* [RECORDS SUPPLIED]
====

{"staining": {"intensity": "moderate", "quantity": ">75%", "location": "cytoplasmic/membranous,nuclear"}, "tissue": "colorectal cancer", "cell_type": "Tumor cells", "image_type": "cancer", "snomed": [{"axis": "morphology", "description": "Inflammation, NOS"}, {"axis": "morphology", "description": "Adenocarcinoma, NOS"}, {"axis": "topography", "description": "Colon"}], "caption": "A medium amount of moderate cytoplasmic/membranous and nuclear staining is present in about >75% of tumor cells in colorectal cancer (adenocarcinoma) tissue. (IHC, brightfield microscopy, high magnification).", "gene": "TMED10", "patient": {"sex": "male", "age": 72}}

====

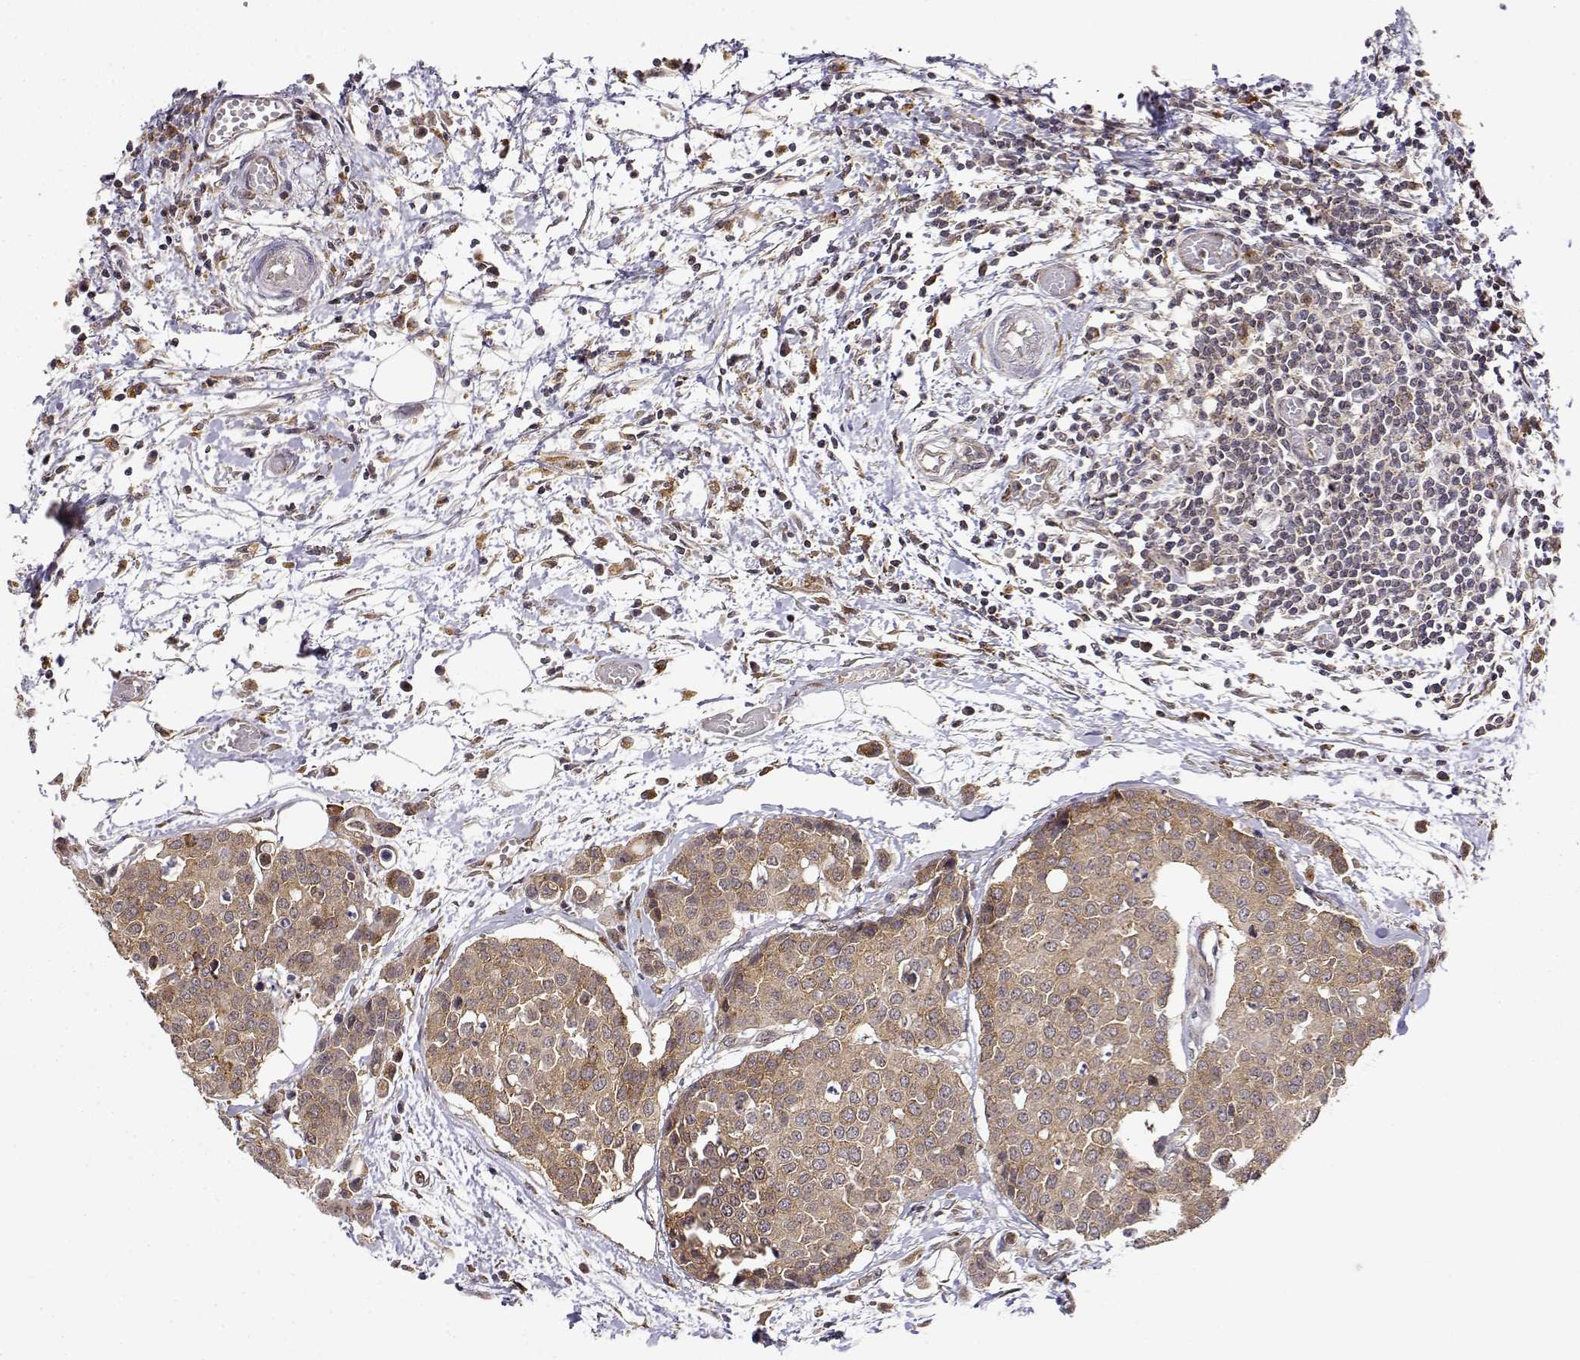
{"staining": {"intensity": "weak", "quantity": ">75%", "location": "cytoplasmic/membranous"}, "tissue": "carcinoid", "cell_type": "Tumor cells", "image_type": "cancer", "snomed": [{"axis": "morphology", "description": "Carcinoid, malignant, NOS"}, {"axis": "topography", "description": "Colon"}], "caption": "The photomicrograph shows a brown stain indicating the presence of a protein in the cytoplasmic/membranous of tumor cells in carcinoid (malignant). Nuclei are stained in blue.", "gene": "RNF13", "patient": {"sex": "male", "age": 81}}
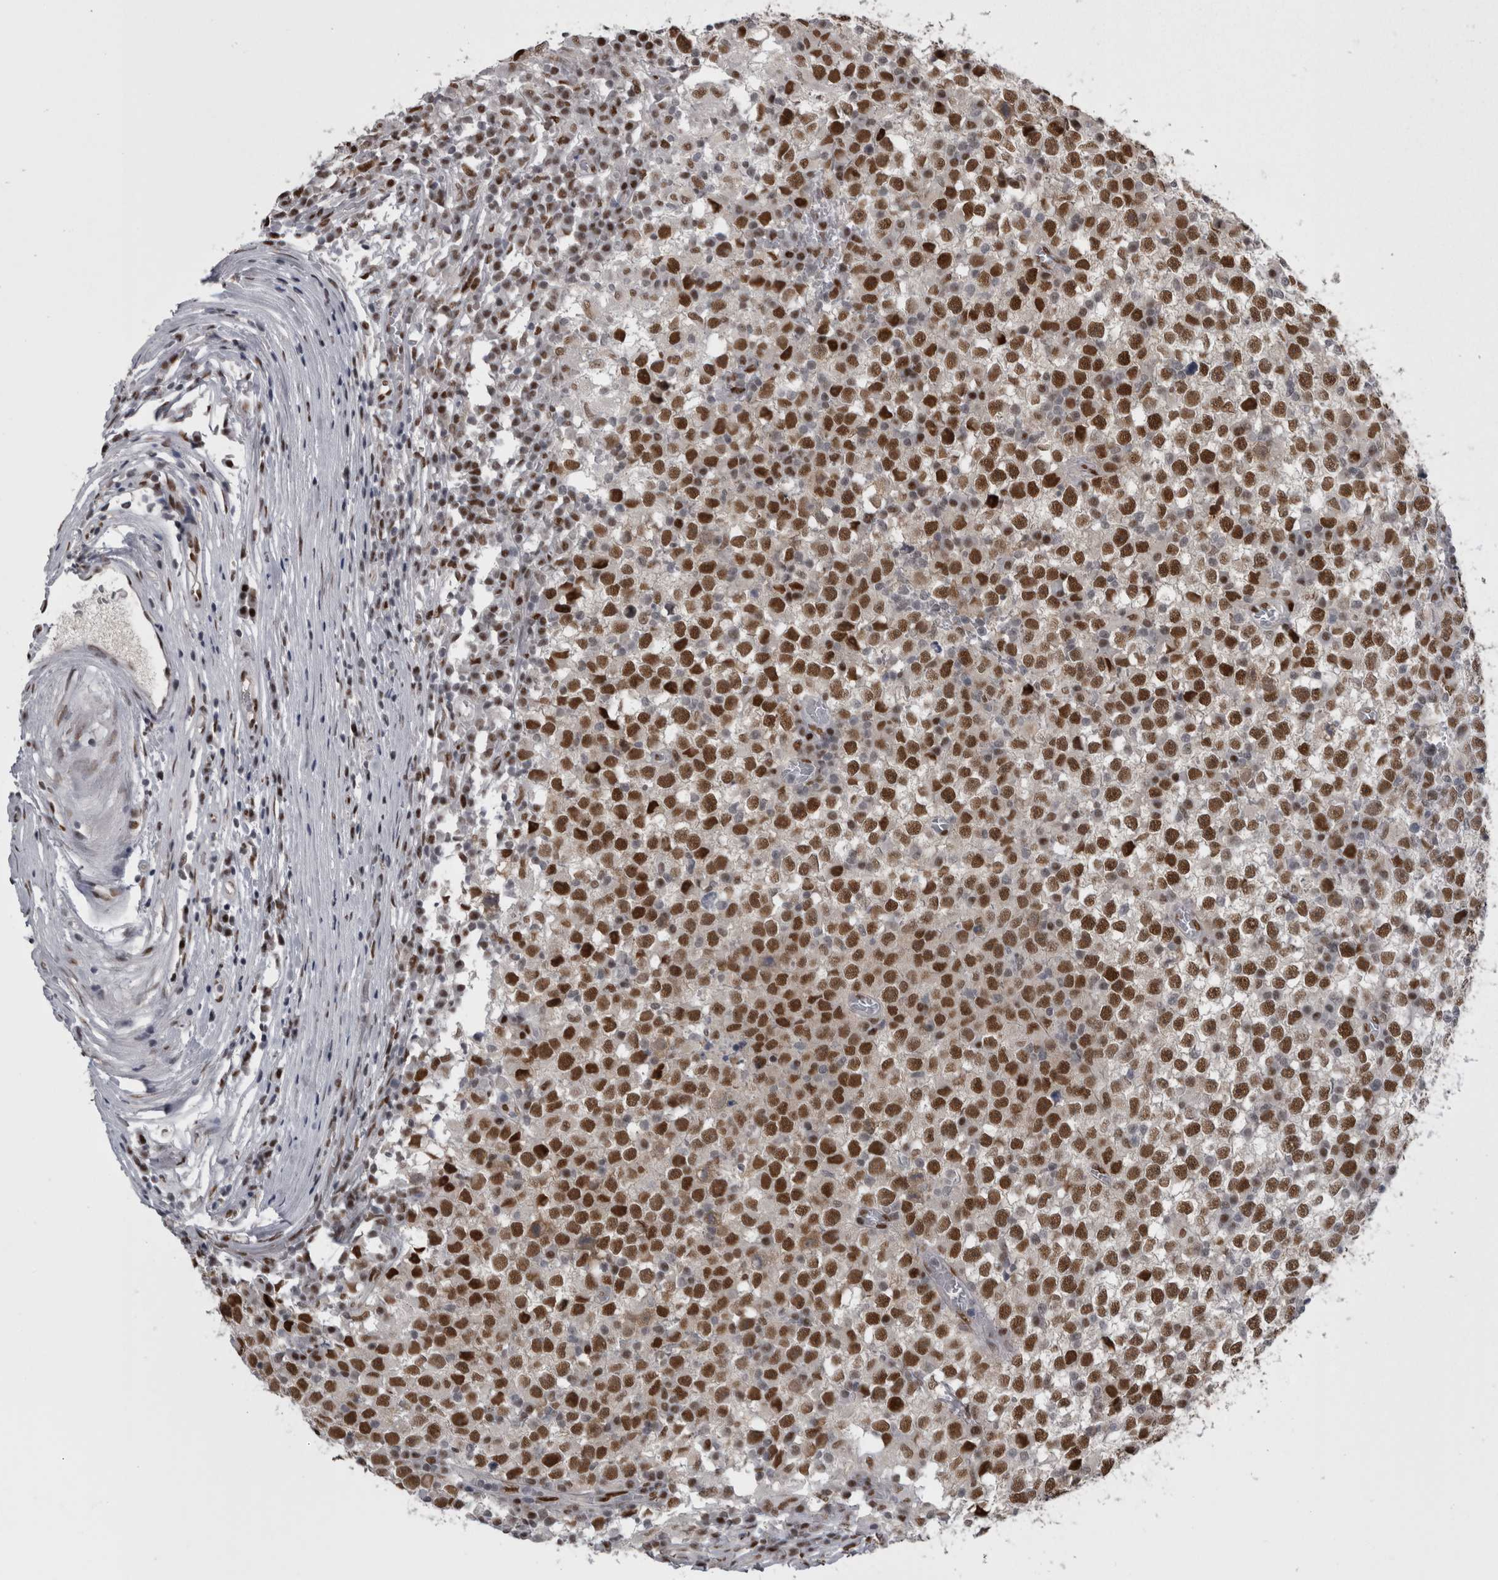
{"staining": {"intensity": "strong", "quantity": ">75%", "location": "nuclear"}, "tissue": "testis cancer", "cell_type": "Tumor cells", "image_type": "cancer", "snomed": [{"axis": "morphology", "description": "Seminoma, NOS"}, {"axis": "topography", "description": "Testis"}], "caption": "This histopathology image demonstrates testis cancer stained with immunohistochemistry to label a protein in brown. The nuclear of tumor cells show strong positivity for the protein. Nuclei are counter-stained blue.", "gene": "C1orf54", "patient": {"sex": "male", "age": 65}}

====

From the records above, return exactly the lines running from the one that contains "photomicrograph shows a" down to the one that contains "histopathology image demonstrates", both included, without any pictures.

{"staining": {"intensity": "weak", "quantity": ">75%", "location": "cytoplasmic/membranous"}, "tissue": "carcinoid", "cell_type": "Tumor cells", "image_type": "cancer", "snomed": [{"axis": "morphology", "description": "Carcinoid, malignant, NOS"}, {"axis": "topography", "description": "Colon"}], "caption": "The photomicrograph shows a brown stain indicating the presence of a protein in the cytoplasmic/membranous of tumor cells in carcinoid (malignant). Nuclei are stained in blue.", "gene": "RNF13", "patient": {"sex": "male", "age": 81}}
{"staining": {"intensity": "strong", "quantity": ">75%", "location": "nuclear"}, "tissue": "testis cancer", "cell_type": "Tumor cells", "image_type": "cancer", "snomed": [{"axis": "morphology", "description": "Seminoma, NOS"}, {"axis": "topography", "description": "Testis"}], "caption": "This histopathology image demonstrates testis cancer stained with immunohistochemistry to label a protein in brown. The nuclear of tumor cells show strong positivity for the protein. Nuclei are counter-stained blue.", "gene": "C1orf54", "patient": {"sex": "male", "age": 65}}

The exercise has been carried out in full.